* Task instructions:
A) In the passage on fsync batching below, list every name that is written directly followed by an opening parenthesis, giving each name once.
B) Pick up the passage on fsync batching and write what comes after its final sentence.

━━ Supplied passage ━━

Or actually, presumably simpler as:

    # C
    all_fsync = bulk_checkin_mode() ? 0 : fsync_turned_on_in_general();
    end_fsync = bulk_checkin_mode() ? 1 : all_fsync;
    n = 10;
    for i in 1..n:
        write_nth(i, fsync: (i == n) ? end_fsync : all_fsync);

I.e. maybe there are cases where you really do need "A", but we're
usually (always?) writing out N objects, and we usually know it at the
same point where you'd want the plug_bulk_checkin/unplug_bulk_checkin,
so just fsyncing the last object/file/ref/whatever means we don't need
the whole ceremony of the cookie file.

I don't mind it per-se, but "B" and "C" just seem a lot simpler,
particulary since as those examples show we'll presumably want to pass
down a "do fsync?" to these in general, and we even usually have a
display_progress() in there.

So doesn't just doing "B" or "C" eliminate the need for a cookie
entirely?

Another advantage of that is that you'll presumably want such tracking
anyway even for the case of "A".

━━━
━━ Information supplied ━━

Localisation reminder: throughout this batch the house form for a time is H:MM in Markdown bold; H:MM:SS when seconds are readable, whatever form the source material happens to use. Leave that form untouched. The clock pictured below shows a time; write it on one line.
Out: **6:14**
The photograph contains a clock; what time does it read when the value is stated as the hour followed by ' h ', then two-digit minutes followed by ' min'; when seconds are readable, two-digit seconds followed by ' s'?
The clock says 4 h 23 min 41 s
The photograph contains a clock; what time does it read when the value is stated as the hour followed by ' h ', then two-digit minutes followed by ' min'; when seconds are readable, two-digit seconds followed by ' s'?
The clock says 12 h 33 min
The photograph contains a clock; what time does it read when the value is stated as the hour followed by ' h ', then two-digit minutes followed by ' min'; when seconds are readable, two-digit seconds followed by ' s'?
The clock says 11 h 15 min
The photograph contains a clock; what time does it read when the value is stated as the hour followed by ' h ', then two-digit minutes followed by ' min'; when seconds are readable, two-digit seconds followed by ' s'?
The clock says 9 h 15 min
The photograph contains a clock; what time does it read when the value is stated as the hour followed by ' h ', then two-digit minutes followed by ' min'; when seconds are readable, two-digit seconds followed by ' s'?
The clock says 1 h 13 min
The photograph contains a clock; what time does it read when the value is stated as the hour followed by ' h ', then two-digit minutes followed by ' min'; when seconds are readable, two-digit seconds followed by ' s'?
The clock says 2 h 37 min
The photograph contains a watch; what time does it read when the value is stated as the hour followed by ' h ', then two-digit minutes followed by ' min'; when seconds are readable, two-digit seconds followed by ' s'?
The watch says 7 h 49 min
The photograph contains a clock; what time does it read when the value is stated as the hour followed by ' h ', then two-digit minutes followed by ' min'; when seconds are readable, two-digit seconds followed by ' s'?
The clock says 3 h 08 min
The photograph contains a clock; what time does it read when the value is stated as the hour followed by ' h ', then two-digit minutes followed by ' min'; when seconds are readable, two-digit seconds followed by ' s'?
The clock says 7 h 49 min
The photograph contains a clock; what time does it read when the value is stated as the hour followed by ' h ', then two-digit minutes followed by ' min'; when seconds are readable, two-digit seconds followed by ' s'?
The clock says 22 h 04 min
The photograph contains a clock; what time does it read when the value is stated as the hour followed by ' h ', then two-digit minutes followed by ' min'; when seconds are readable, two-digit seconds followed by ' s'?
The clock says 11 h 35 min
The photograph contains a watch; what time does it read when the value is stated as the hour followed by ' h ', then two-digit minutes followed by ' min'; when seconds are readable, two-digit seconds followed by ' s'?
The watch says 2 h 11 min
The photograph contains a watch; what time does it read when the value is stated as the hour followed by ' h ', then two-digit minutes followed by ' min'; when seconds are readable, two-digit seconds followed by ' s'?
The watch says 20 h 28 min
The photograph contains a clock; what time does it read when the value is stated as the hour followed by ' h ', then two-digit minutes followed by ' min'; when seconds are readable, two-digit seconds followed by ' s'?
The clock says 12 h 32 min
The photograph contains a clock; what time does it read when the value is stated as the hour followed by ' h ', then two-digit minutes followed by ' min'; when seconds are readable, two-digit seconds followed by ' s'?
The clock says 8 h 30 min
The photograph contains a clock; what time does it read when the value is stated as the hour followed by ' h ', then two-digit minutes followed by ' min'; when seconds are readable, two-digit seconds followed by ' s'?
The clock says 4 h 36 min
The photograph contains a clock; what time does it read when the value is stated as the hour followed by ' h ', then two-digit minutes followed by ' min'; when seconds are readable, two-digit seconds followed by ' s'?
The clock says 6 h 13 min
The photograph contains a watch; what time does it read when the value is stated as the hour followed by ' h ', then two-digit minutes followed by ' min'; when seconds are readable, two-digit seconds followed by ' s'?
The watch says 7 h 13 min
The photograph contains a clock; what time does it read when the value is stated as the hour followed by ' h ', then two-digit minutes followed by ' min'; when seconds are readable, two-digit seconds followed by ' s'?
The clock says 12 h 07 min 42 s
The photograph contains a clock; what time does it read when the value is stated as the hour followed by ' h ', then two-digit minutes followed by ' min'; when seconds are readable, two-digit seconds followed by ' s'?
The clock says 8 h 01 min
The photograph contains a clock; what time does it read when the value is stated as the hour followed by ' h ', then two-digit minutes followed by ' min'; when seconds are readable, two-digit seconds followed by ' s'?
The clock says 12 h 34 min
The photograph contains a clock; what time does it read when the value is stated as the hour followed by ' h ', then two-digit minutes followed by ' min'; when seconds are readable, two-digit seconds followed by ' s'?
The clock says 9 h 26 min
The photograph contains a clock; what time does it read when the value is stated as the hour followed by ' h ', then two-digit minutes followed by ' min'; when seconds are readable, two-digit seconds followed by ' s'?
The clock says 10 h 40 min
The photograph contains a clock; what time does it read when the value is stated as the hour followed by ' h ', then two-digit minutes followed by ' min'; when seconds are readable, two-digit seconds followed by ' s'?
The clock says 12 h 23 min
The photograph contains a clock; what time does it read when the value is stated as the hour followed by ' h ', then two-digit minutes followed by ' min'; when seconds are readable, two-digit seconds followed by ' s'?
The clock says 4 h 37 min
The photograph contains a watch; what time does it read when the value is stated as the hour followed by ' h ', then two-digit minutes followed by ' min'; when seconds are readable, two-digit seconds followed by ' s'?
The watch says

━━━

* Expected answers:
A) bulk_checkin_mode, fsync_turned_on_in_general, write_nth, display_progress

B)
Because as soon as you have say a batch operation of writing X objects
and Y refs you'd want to track this anyway. I.e. either only fsync() on
the ref write (particularly if there's just the one ref), or on the last
ref, or for each ref and no object syncs. So this (like "C", except for
the "do_batch" in the "end_fsync" case):

    # D
    do_batch = in_existing_bulk_checkin() ? 1 : 0;
    all_fsync = bulk_checkin_mode() ? 0 : fsync_turned_on_in_general();
    end_fsync = bulk_checkin_mode() ? do_batch : all_fsync;
    n = 10;
    for i in 1..n:
        write_nth(i, fsync: (i == n) ? end_fsync : all_fsync);

I mean, usually we'd want the "all refs", I'm just thinking of a case
like "git fast-import" or other known-to-the-user batch operation.

Or, as in the case of my 4bc1fd6e394 (pack-objects: rename .idx files
into place after .bitmap files, 2021-09-09) we'd want to know that we're
writing all of say *.bitmap, *.rev where we currently fsync() all of
them, write *.bitmap, *.rev and *.pack (not sure that one is safe)
without fsync(), and then only fsync (or that and in-place move) the
*.idx.